Police logged the deaths as homicides because the man who caused the crash by driving on the wrong side of the road did so with the intention to end his own life.
Former Royal Air Force (RAF) pilot Richard Woods, 40, would have been charged with manslaughter had he survived the October 2024 smash.
Hackney, in East London, follows Spelthorne, with a rate of 3.44 per 100,000 after nine homicides were logged.
Then comes Luton (3.08 / seven homicides), Gateshead (3.03 / six homicides) and Gloucester (3 / four homicides) and Blaby in Leicestershire (2.88 / three homicides)
The homicide rates are skewed by small population sizes when analysed by population.
Of the 518 homicides recorded by the police, 101 were in London.
And there were 13 homicides logged in Birmingham, 11 in Bradford and 10 in Manchester.
The Office for National Statistics said there had been a 6 per cent decrease from 552 offences in the previous year.

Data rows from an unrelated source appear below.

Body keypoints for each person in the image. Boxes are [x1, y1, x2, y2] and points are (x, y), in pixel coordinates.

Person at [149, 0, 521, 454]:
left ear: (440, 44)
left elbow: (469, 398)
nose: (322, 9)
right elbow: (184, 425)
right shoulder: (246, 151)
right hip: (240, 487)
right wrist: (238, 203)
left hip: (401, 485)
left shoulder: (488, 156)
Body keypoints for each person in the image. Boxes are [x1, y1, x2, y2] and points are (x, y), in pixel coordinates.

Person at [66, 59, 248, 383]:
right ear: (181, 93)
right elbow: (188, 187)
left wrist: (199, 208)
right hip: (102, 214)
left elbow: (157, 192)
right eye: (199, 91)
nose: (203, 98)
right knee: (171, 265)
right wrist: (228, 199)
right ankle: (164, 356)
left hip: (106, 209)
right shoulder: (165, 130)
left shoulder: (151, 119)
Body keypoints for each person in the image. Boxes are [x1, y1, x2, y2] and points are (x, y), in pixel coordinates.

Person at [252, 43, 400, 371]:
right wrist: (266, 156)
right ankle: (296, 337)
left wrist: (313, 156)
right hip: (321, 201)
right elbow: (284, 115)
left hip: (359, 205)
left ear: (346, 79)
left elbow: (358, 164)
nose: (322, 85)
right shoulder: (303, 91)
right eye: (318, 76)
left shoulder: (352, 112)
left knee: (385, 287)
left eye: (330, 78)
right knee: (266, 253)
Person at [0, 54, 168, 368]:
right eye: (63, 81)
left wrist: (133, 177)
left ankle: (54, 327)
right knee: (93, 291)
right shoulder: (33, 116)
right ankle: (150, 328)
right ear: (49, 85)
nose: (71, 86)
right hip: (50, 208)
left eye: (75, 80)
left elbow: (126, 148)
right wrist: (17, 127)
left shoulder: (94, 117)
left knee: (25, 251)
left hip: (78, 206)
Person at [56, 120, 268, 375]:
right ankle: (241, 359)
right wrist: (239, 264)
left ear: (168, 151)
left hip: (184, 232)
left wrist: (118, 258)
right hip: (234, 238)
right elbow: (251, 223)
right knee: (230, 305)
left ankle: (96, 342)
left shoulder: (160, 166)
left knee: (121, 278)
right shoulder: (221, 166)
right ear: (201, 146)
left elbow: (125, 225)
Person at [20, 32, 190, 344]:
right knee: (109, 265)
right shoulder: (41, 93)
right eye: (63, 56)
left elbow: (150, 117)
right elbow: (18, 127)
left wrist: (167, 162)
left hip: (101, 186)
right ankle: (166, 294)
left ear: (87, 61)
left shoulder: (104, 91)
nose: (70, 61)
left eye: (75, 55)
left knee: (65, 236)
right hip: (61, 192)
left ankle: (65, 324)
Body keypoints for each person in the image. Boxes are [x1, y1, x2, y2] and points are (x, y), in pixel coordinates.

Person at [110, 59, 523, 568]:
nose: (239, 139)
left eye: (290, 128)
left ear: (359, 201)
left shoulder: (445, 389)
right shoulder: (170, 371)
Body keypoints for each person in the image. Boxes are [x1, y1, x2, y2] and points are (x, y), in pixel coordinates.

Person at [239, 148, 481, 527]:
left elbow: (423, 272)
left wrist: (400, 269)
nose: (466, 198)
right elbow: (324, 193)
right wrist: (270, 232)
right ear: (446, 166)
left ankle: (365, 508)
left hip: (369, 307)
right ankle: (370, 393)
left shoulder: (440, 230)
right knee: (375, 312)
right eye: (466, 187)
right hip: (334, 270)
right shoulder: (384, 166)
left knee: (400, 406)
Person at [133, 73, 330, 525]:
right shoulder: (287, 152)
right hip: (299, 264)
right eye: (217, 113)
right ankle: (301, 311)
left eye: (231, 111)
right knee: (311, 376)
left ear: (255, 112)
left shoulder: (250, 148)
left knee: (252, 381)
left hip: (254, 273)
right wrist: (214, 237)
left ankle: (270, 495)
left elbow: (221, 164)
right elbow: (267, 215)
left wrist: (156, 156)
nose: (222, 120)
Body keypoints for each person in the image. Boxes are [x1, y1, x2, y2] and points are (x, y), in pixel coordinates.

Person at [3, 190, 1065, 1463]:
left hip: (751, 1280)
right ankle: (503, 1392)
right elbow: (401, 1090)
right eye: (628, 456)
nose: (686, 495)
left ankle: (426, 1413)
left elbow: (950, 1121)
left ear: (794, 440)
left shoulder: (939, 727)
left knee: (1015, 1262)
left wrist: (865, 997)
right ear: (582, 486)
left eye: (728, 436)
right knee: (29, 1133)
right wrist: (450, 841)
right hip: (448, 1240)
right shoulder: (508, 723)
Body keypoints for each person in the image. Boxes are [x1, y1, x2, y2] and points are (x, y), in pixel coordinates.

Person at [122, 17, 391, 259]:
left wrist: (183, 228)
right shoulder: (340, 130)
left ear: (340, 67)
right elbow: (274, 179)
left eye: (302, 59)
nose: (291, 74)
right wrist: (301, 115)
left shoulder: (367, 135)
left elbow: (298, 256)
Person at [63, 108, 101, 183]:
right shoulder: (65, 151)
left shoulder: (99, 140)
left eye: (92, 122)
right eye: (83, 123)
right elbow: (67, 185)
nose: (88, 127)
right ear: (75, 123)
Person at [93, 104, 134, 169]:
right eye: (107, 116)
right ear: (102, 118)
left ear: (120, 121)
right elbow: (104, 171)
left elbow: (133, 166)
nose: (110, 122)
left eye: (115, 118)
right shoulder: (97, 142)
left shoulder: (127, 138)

Homicides were the lowest figure since current police recording practices began in March 2003, when 1,047 were recorded, including the 173 victims of serial killer Harold Shipman.
The ghoulish doctor – who murdered at least 250 people over 30 years – died at HMP Wakefield.
Shipman’s known victims were all his own patients – mostly elderly women – and he favoured administering lethal injections of diamorphine, usually during home visits.
He was only caught when he forged the will of his final victim, leading to an investigation – and was jailed for life after being found guilty of 15 murders in 2000.
Knives or sharp instruments were used in 38 per cent of homicides, which is a drop from 43 per cent in the previous year.